Quoting Wharf's spec intro:

    Wharf is a protocol that enables incremental uploads and downloads to keep software up-to-date. It includes:

    A diffing and patching algorithm, based on rsync
    An open file format specification for patches and signature files, based on protobuf
    A reference implementation in Go
    A command-line tool with several commands
Butler is the commandline tool for generating patches (it can negotiate small diffs from the server without requiring a full local copy of the thing you're diffing against), uploading them and applying them back on the client.

It is used to power itch.io's Steam-like application, itch: http://itch.io/app, delivering multi-gigabyte game installs & updates.


Wow, that's really impressive. I'll investigate, thank you for the link.


Hey, amos here, main developer of wharf/butler, here's a quick technical summary so you don't have to do the digging yourself:

- File formats are streams of protobuf messages - efficient serialization, easy to parse from a bunch of programming languages. Most files (patches, signatures) are composed of an uncompressed header, and a brotli-compressed stream (in the reference implementation, compression format are pluggable) of other messages.
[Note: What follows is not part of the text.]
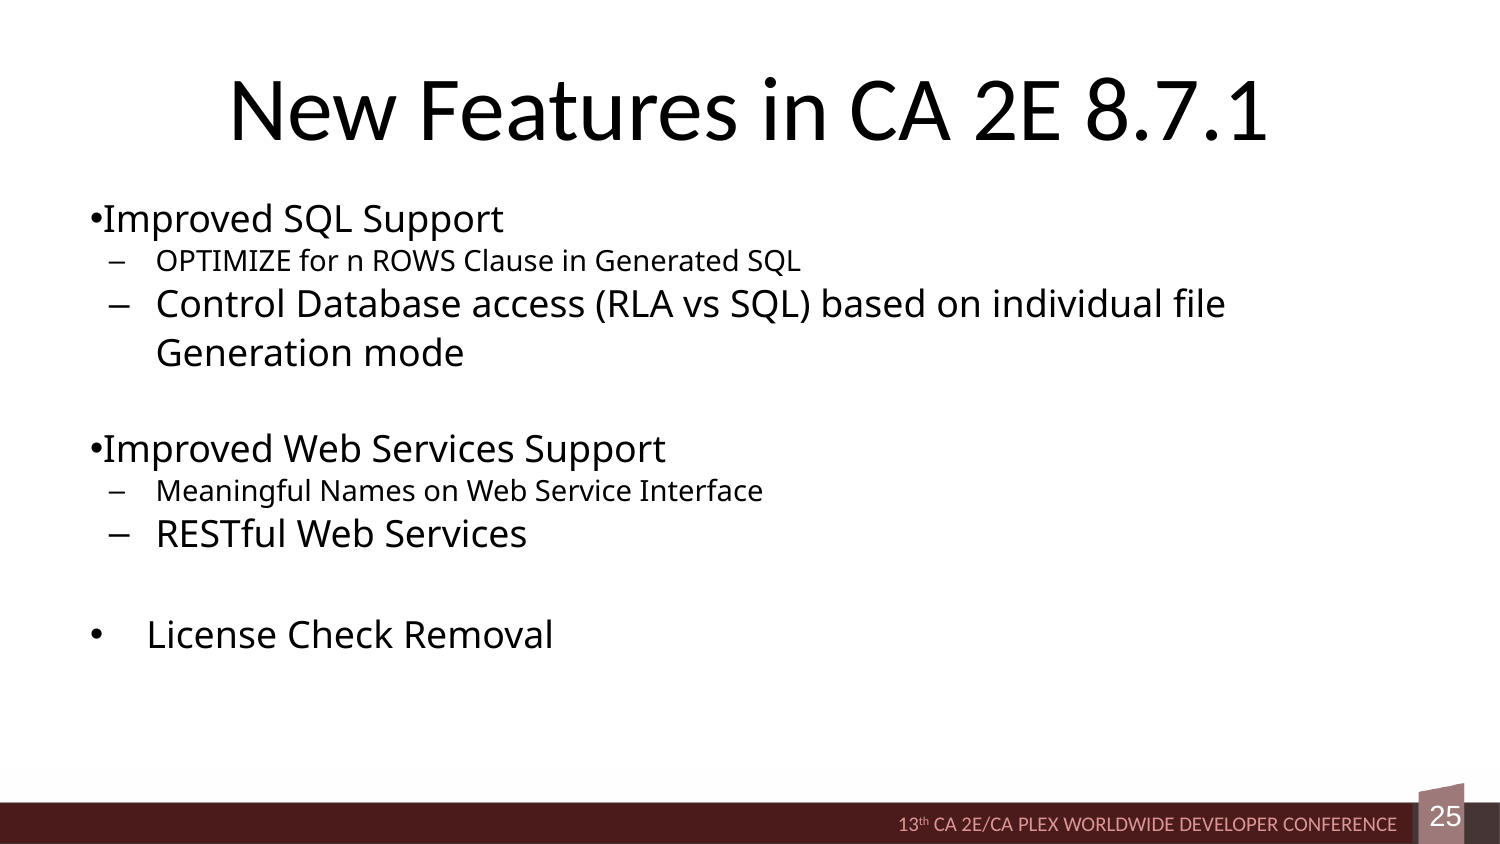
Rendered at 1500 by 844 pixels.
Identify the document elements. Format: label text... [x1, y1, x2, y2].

list Improved SQL Support OPTIMIZE for n ROWS Clause in Generated SQL Control Database access (RLA vs SQL) based on individual file Generation mode Improved Web Services Support Meaningful Names on Web Service Interface RESTful Web Services License Check Removal [75, 184, 1412, 754]
title New Features in CA 2E 8.7.1 [75, 33, 1425, 175]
- The main diff method is based on rsync. It's slightly tuned, in that: it operates over the hashes of all files (which means rename tracking is seamless - the reference implementation detects that and handles it efficiently), and it takes into account partial blocks (at the end of files, smaller than the block size)

- The reference implementation is quite modular Go, which is nice for portability, and, like elisee mentioned, used in production at itch.io. We assume most things are streaming (so that, for example, you can apply a patch while downloading it, no temporary writes to disk needed), we actually use a virtual file system for all downloads and updates.

- The reference implementation contains support for block-based (4MB default) file delivery, which is useful for a verify/heal process (figure out which parts are missing/have been corrupted and correct them)

- The wharf repo contains the basis of a second diff method, based on rsync - for a secondary patch optimization step. The bsdiff algorithm is well-commented with references to the original paper, and there's an opt-in parallel bsdiff codepath (as in multi-core suffix sorting, not just bsdiff operating on chunks)

- A few other companies (including well-known gaming actors) have started reaching out / using parts of wharf for their own usage, I'll happily name names as soon as it's all become more public :)

I'd be happy to answer any questions!


That's quite incredibly thorough. How familiar are you with Blizzard's NGDP protocol / CASC file format?


Not at all, but after a cursory look it seems to solve a slightly different (and easier, imho) problem. I might be mistaken!


It's actually exactly what you described - the documentation is very sparse on it because it's an internal thing (I'm guessing you found the CASC documentation, not the NGDP one). If you're interested, shoot me an email and I can send you some more details; but it'd simply be for intellectual curiosity, as I said it's an internal protocol.